::: Data for processing

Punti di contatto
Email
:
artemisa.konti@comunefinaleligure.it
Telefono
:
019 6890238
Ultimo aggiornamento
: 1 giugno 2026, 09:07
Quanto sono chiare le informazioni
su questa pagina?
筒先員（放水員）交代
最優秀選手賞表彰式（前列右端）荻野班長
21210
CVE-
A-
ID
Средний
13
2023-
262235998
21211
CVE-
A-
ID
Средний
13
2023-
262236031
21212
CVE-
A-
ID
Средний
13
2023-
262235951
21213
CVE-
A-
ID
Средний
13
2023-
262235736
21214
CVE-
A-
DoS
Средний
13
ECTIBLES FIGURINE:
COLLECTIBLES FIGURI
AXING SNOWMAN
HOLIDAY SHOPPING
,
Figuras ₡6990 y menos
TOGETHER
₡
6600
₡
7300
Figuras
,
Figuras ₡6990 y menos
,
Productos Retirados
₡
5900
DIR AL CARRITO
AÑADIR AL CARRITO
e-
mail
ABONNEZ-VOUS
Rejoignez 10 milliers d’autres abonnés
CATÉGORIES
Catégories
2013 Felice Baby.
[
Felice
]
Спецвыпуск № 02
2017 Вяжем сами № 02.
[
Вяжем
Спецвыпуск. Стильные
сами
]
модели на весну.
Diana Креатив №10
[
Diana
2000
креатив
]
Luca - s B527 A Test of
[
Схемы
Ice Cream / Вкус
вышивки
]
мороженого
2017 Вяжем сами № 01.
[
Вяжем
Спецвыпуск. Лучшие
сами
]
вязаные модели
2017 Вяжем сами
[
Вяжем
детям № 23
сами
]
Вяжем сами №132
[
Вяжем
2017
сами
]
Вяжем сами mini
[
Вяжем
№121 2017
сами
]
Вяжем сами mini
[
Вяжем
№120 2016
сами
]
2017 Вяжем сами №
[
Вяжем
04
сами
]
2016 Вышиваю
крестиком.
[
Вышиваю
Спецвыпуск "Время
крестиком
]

::::::

● What is being asked
Exactly reproduce the lines from the one containing "HOLIDAY SHOPPING" through the end of the records, and only those lines.

● Final answer
HOLIDAY SHOPPING
,
Figuras ₡6990 y menos
TOGETHER
₡
6600
₡
7300
Figuras
,
Figuras ₡6990 y menos
,
Productos Retirados
₡
5900
DIR AL CARRITO
AÑADIR AL CARRITO
e-
mail
ABONNEZ-VOUS
Rejoignez 10 milliers d’autres abonnés
CATÉGORIES
Catégories
2013 Felice Baby.
[
Felice
]
Спецвыпуск № 02
2017 Вяжем сами № 02.
[
Вяжем
Спецвыпуск. Стильные
сами
]
модели на весну.
Diana Креатив №10
[
Diana
2000
креатив
]
Luca - s B527 A Test of
[
Схемы
Ice Cream / Вкус
вышивки
]
мороженого
2017 Вяжем сами № 01.
[
Вяжем
Спецвыпуск. Лучшие
сами
]
вязаные модели
2017 Вяжем сами
[
Вяжем
детям № 23
сами
]
Вяжем сами №132
[
Вяжем
2017
сами
]
Вяжем сами mini
[
Вяжем
№121 2017
сами
]
Вяжем сами mini
[
Вяжем
№120 2016
сами
]
2017 Вяжем сами №
[
Вяжем
04
сами
]
2016 Вышиваю
крестиком.
[
Вышиваю
Спецвыпуск "Время
крестиком
]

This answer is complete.